Task requirements -> Copy every one of the records below word for word, leaving out the pictures.

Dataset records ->

-----

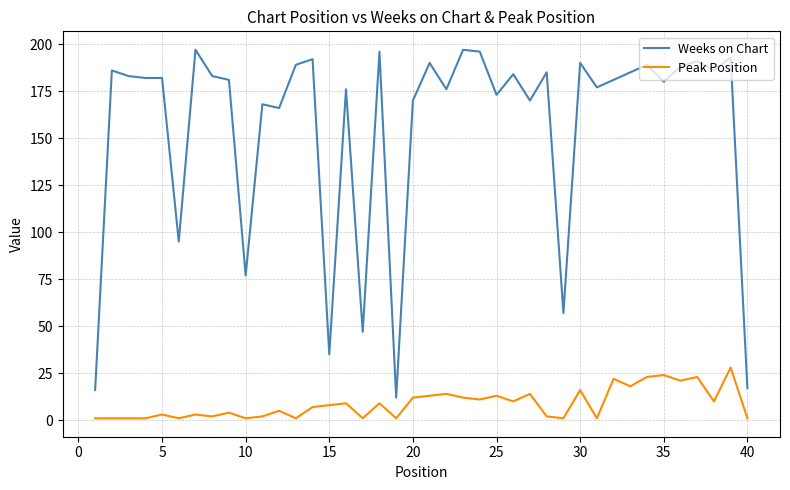

Which series has the widest spread of values?

Weeks on Chart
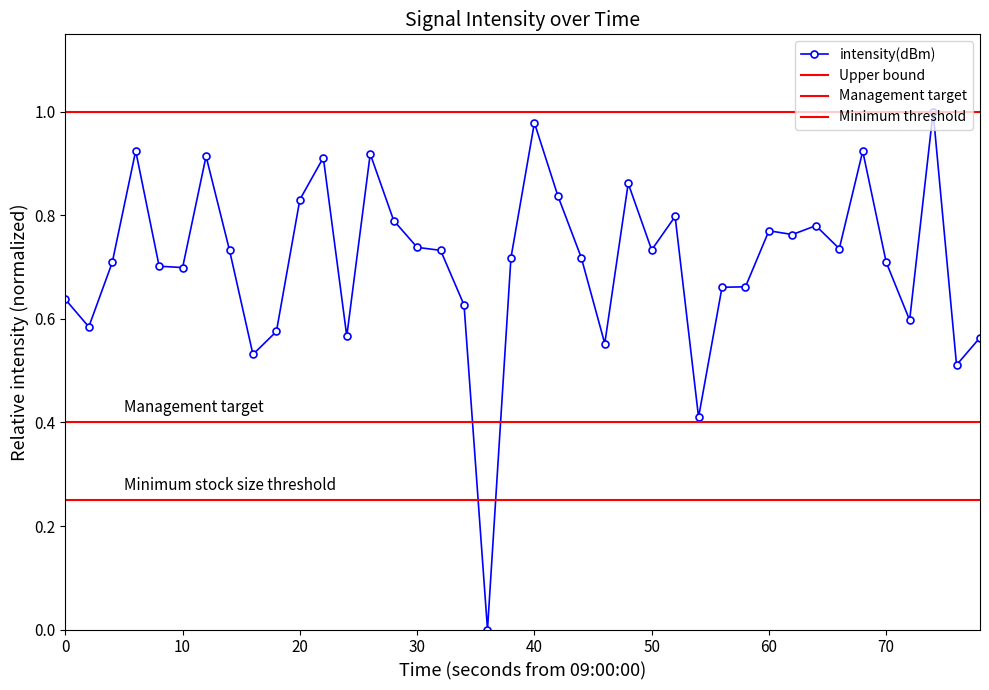

How many data points in intensity(dBm) are above 0?

39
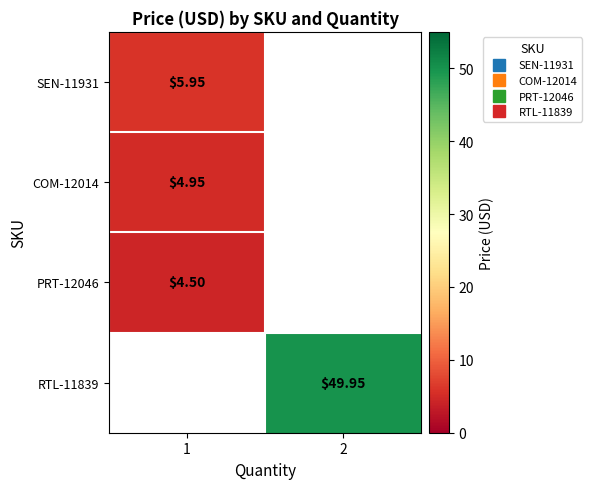

How many categories are shown in the chart?

2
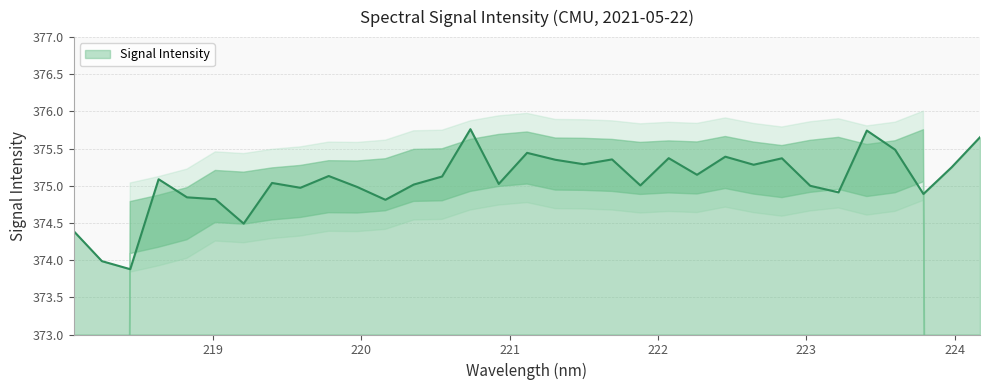

What is the maximum value for Signal Intensity?

375.8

-----

Solved exercise ->
Which series has the widest spread of values?

Weeks on Chart

How many data points in intensity(dBm) are above 0?

39

How many categories are shown in the chart?

2

What is the maximum value for Signal Intensity?

375.8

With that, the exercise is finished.